The Cambridge History of English and American Literature in 18 Volumes (1907–21).
Volume XIII. The Victorian Age, Part One.
§ 7. Bells and Pomegranates
At the time when Browning was ”going to begin the finishing of Sordello,” as he wrote to Miss Haworth, he was also beginning “thinking a Tragedy.” He had still another tragedy in prospect, he tells us, and “wrote best so provided.” The two tragedies were King Victor and King Charles and The Return of the Druses. He was also occupied with what was not strictly a play, but a new poetic form—a series of scenes connected together like pearls on a silken thread by the magic influence of the little silk-winder of Asolo—the exquisitely beautiful and simple Pippa Passes. The plays were written with the view of being acted; but Macready’s refusal kept them back, for a time, and they were published. They appeared in a series of what may be called poetical pamphlets, issued between 1841 and 1846, which undoubtedly constituted as remarkable literary merchandise as was ever offered to any public. This plan of publication was suggested by Moxon, and was intended to popularise the poet’s works by selling them cheaply. They were at first sold at sixpence. But (among other hinderances) they were called Bells and Pomegranates, and it was only at the close of the series and on the instigation of Elizabeth Barrett that Browning explained to the puzzled readers how it was intended by this reference to “the hem of the robe of the high priest” to indicate “the mixture of music with discoursing, sound with sense, poetry with thought,” which the pamphlets were. Moreover, literary critics had not forgotten or forgiven Sordello, and literary prejudice is stubborn stuff. Even Pippa Passes, the first of the series, had a reluctant and frigid reception.
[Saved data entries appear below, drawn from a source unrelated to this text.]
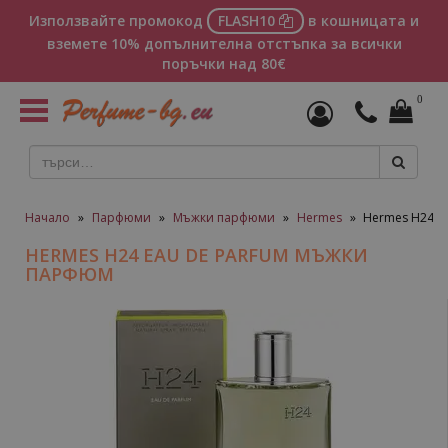
Използвайте промокод
FLASH10
в кошницата и
вземете 10% допълнителна отстъпка за всички
поръчки над 80€
0
Toggle
navigation
Начало
»
Парфюми
»
Мъжки парфюми
»
Hermes
»
Hermes H24 E
HERMES H24 EAU DE PARFUM МЪЖКИ
ПАРФЮМ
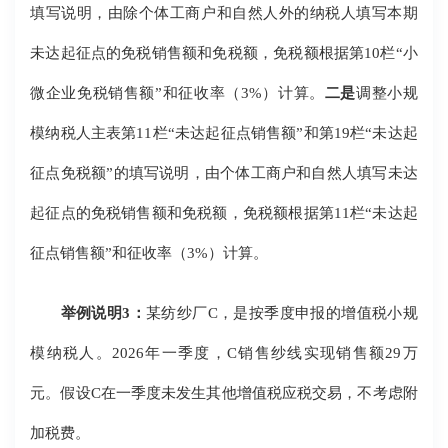
填写说明，由除个体工商户和自然人外的纳税人填写本期
未达起征点的免税销售额和免税额，免税额根据第10栏“小
微企业免税销售额”和征收率（3%）计算。
二是
调整小规
模纳税人主表第11栏“未达起征点销售额”和第19栏“未达起
征点免税额”的填写说明，由个体工商户和自然人填写未达
起征点的免税销售额和免税额，免税额根据第11栏“未达起
征点销售额”和征收率（3%）计算。
举例说明3：
某纺纱厂C，是按季度申报的增值税小规
模纳税人。2026年一季度，C销售纱线实现销售额29万
元。假设C在一季度未发生其他增值税应税交易，不考虑附
加税费。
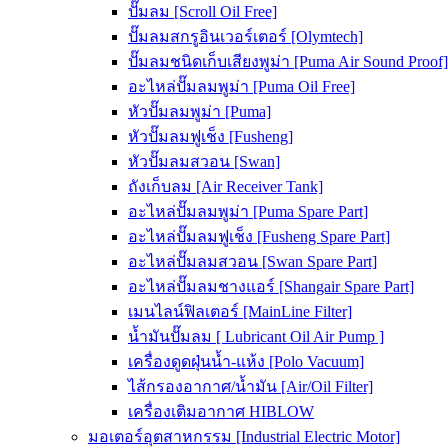
ปั๊มลม [Scroll Oil Free]
ปั๊มลมสกรูอินเวอร์เตอร์ [Olymtech]
ปั๊มลมชนิดเก็บเสียงพูม่า [Puma Air Sound Proof]
อะไหล่ปั๊มลมพูม่า [Puma Oil Free]
หัวปั๊มลมพูม่า [Puma]
หัวปั๊มลมฟูเช็ง [Fusheng]
หัวปั๊มลมสวอน [Swan]
ถังเก็บลม [Air Receiver Tank]
อะไหล่ปั๊มลมพูม่า [Puma Spare Part]
อะไหล่ปั๊มลมฟูเช็ง [Fusheng Spare Part]
อะไหล่ปั๊มลมสวอน [Swan Spare Part]
อะไหล่ปั๊มลมชางแอร์ [Shangair Spare Part]
เมนไลน์ฟิลเตอร์ [MainLine Filter]
น้ำมันปั๊มลม [ Lubricant Oil Air Pump ]
เครื่องดูดฝุ่นน้ำ-แห้ง [Polo Vacuum]
ไส้กรองอากาศ/น้ำมัน [Air/Oil Filter]
เครื่องเติมอากาศ HIBLOW
มอเตอร์อุตสาหกรรม [Industrial Electric Motor]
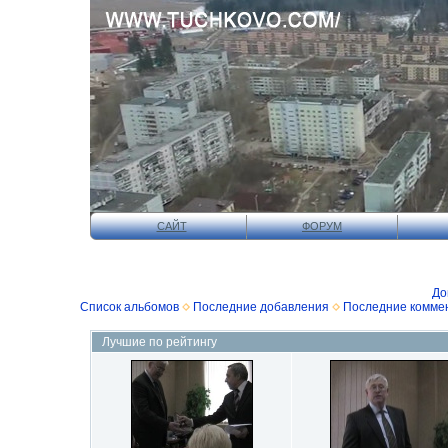
САЙТ
ФОРУМ
До
Список альбомов
Последние добавления
Последние комме
Лучшие по рейтингу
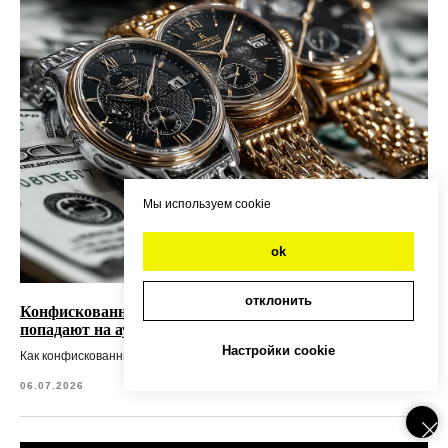
Мы используем cookie
ok
отклонить
Конфискованные швейцарские часы. Как они
попадают на аукционы
Настройки cookie
Как конфискованные часы попадают на аукционы
06.07.2026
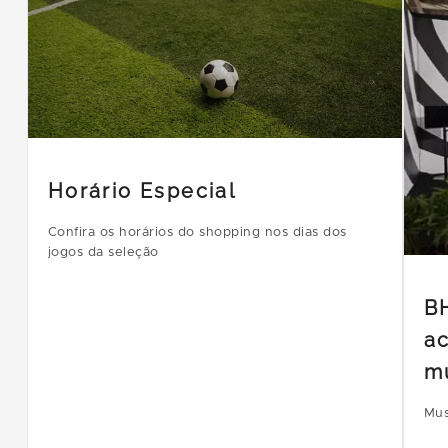
Horário Especial
Confira os horários do shopping nos dias dos
jogos da seleção
B
ac
m
Mus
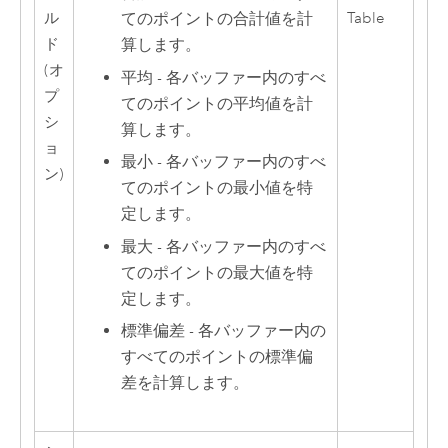
ル
Table
てのポイントの合計値を計
ド
算します。
(オ
平均 - 各バッファー内のすべ
プ
てのポイントの平均値を計
シ
算します。
ョ
最小 - 各バッファー内のすべ
ン)
てのポイントの最小値を特
定します。
最大 - 各バッファー内のすべ
てのポイントの最大値を特
定します。
標準偏差 - 各バッファー内の
すべてのポイントの標準偏
差を計算します。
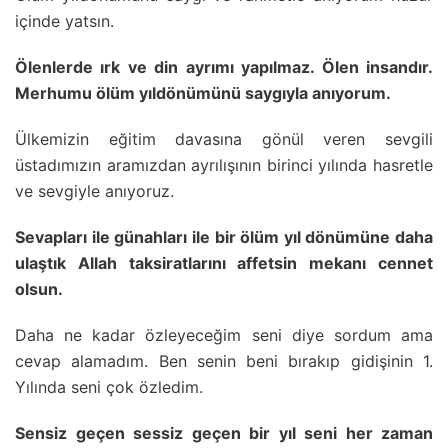
içinde yatsın.
Ölenlerde ırk ve din ayrımı yapılmaz. Ölen insandır.
Merhumu ölüm yıldönümünü saygıyla anıyorum.
Ülkemizin eğitim davasına gönül veren sevgili
üstadımızın aramızdan ayrılışının birinci yılında hasretle
ve sevgiyle anıyoruz.
Sevapları ile günahları ile bir ölüm yıl dönümüne daha
ulaştık Allah taksiratlarını affetsin mekanı cennet
olsun.
Daha ne kadar özleyeceğim seni diye sordum ama
cevap alamadım. Ben senin beni bırakıp gidişinin 1.
Yılında seni çok özledim.
Sensiz geçen sessiz geçen bir yıl seni her zaman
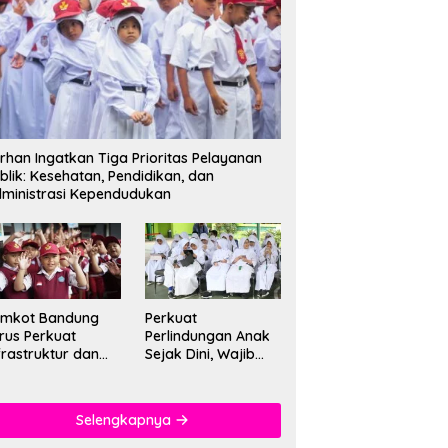
rhan Ingatkan Tiga Prioritas Pelayanan
blik: Kesehatan, Pendidikan, dan
ministrasi Kependudukan
emkot Bandung
Perkuat
rus Perkuat
Perlindungan Anak
frastruktur dan
Sejak Dini, Wajib
tu Pendidikan di
PAUD Satu Tahun
kolah
Jadi Fondasi Cegah
Kekerasan
Selengkapnya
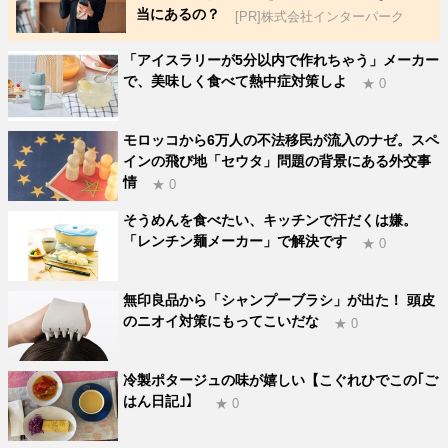
当にあるの？
[PR]株式会社インターパーク
「アイスラリーが5分以内で作れちゃう」メーカー
で、美味しく食べて熱中症対策しよ
★ 0
モロッコから6万人の不法移民が流入のナゼ。スペ
インの飛び地「セウタ」問題の背景にある外交事
情
★ 0
そうめんを食べたい、キッチンで汗だくは嫌。
「レンチン麺メーカー」で解決です
★ 0
無印良品から「シャンプーブラシ」が出た！ 頭皮
のニオイ対策にもってこいだな
★ 0
冷製ポタージュの味が嬉しい【こぐれひでこの｢ご
はん日記｣】
★ 0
A generously appreciative article, in The Eclectic Review, in 1849, mentions it along with Sordello as one of the poems against which “the loudest complaints of obscurity have been raised.”
Nothing that Browning ever wrote was better fitted than Pippa Passes to arrest the public attention. It was as novel in charm as it was in form. Pippa herself, it has been suggested, is Browning’s Ariel—a magic influence in the magic isle of man’s world. The little silk-winder, walking along the streets of Asolo on her “one day in the year” and fancying herself to be, in turn, each of its “Four Happiest Ones,” pours forth her lyric soul in song. The songs striking into the world of passions, plots and crimes, in which the “Four Happiest Ones” were involved, arrest, cleanse and transform. She is as charming as the lyrics she carols. Elizabeth Barrett “could find in her heart to envy the Author,” and Pippa was Browning’s own favourite among the creations of his early manhood. She has “crept into the study of imagination” of all his readers ever since.
Pippa Passes was followed, in 1842, by King Victor and King Charles, and that tragedy, in turn, by a collection of some sixteen short pieces, which were called Dramatic Lyrics. Then, in 1843, appeared The Return of the Druses, written some years earlier, and two other plays—A Blot in the ’Scutcheon and Colombe’s Birthday (published in 1844). These were followed by another collection of short poems, on the greatest variety of subjects, entitled Dramatic Romances and Lyrics. In 1846, the series entitled Bells and Pomegranates was brought to an end, and Browing’s period of playwriting closed with Luria and the dramatic sketch A Soul’s Tragedy.
At this time, also, the first period of Browning’s amazing productiveness came to a close. The poems that appeared cannot even be classified except in the roughest way, and any classification must mislead. The familiar distinctions which criticism sets up fade and become false. There are lyrical effects in most of the dramas, dramatic touches in almost every lyric and romance, and his muse will not be demure and prim. On the other hand, the variety of the subjects, forms, moods, scenes and passions, and of the workings of each of them, baffles classification. And each is so “clear proclaimed”—whether “Hope rose a-tiptoe,” or “Rapture drooped the eyes,” or “Confidence lit swift the forehead up”—that the distinctions, if they are to be faithful, must be as numerous as the poems themselves. In truth, it is not art but science, not love but knowledge, which classifies. So far as poems are true works of art, each one is, and must be, unique—a carved golden cup filled with its own wine. For the artist, every tress of hair, in turn, is the one song, and, for the lover, every tress of hair, in turn, “is the fairest tress of all.”